It can be seen that the observational coverage is not constant: most sites have incomplete records, especially in the earlier years. This is a typical patern for an expanding observation program, but may have consequences for the statistical analysis, because the imputation for these years will in fact be an extrapolation back in time.

The next example shows the TRIM estimated counts (using shades of blue, rather than red:

heatmap(m, "fitted", main="Skylark, TRIM estimates")

From this plot, it is clear that the variance between sites is much higher than the variance between years. In fact, the trend in time can hardly be seen.

The last example sows the heatmap for the imputed data, where estimates are used to fill up the missing observations. Again, red is for obervations, blue for estimates.

heatmap(m, "imputed", main="Skylark, imputed data")

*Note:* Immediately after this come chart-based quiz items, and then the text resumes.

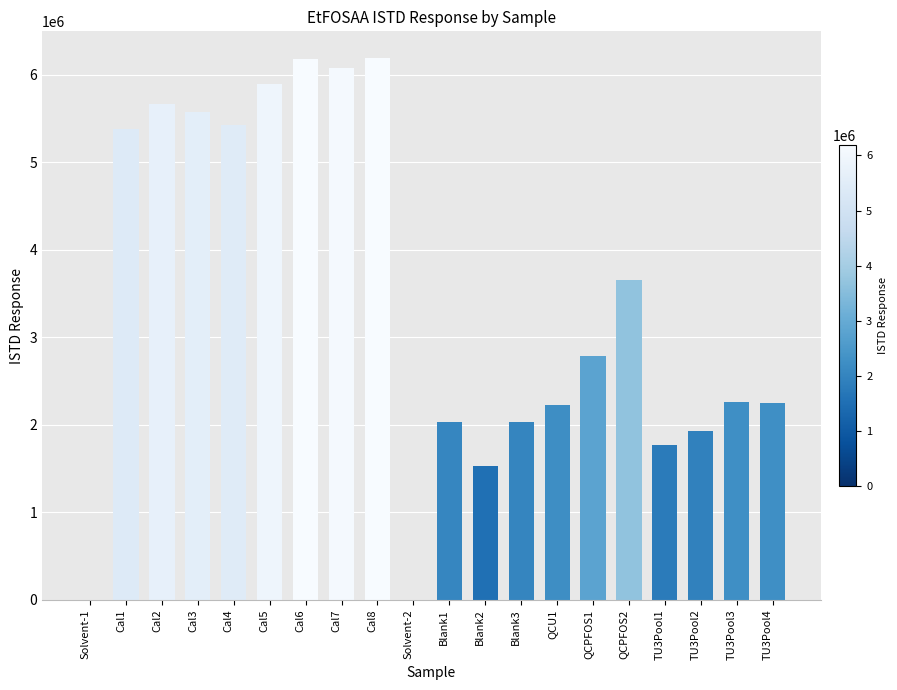

The value at Cal2 is 5664239. True or false?

True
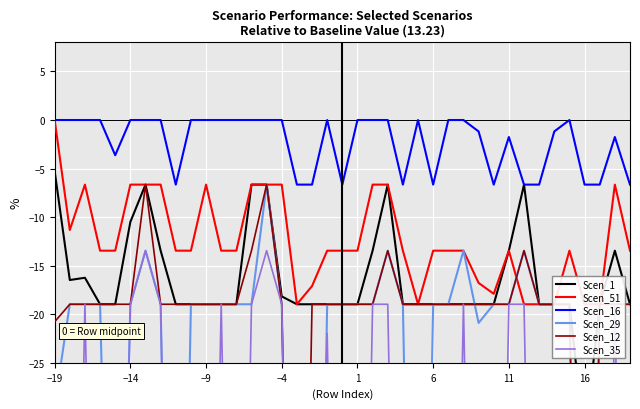

The value of Scen_16 at −4 is 0.0. True or false?

True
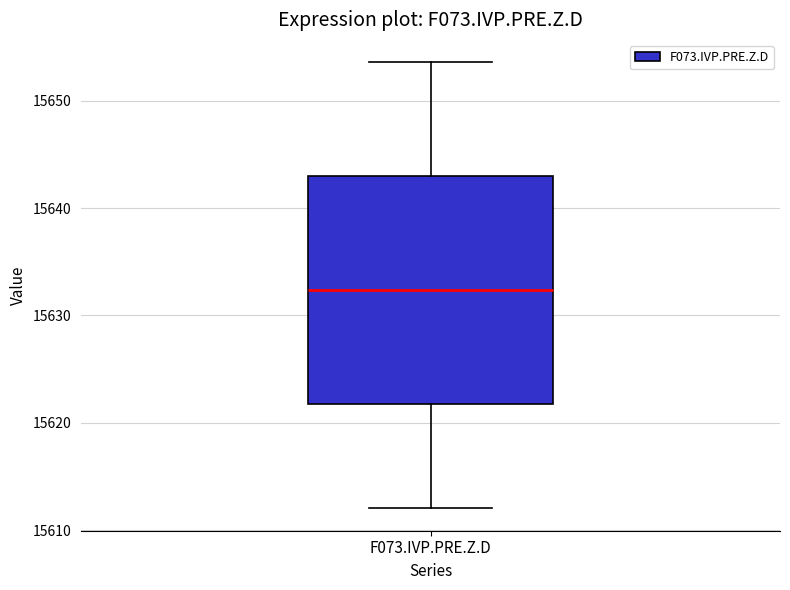

Read this box plot against the y-axis: the position of the median line, the range covered by the box, and the ends of both whiskers. The values are not printed on the chart, so give them approximately, as read against the axis.

median 15632, box 15622 to 15643, whiskers 15612 to 15654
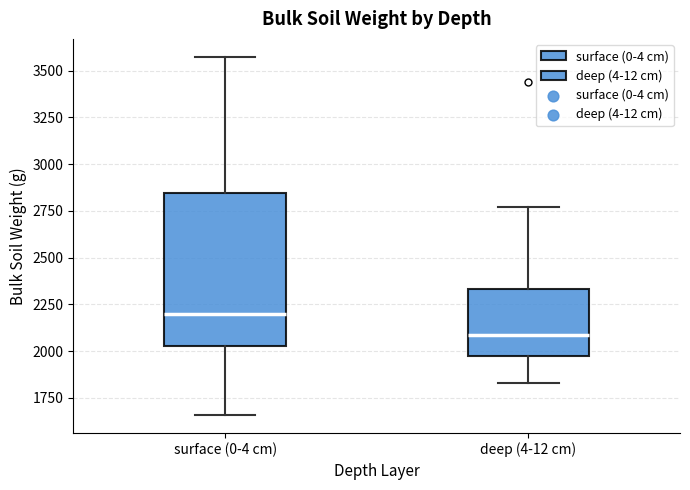

Which box's median line is the lowest?

deep (4-12 cm)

Heatmaps for monthly datasets

For monthly data, heatmaps work slightly different, but in the same spirit:

data(oystercatcher)
m <- trim(count ~ site + (year + month), data=oystercatcher, model=3, overdisp=TRUE)
#> Warning in trim_estimate(count = count, site = site, year = year, month =
#> month, : Removed 15 sites without positive observations: (1, 30, 41, 48,
#> 66, 69, 78, 82, 83, 85, 86, 87, 88, 92, 104)
heatmap(m, "imputed", main="Oystercatcher (imputed)")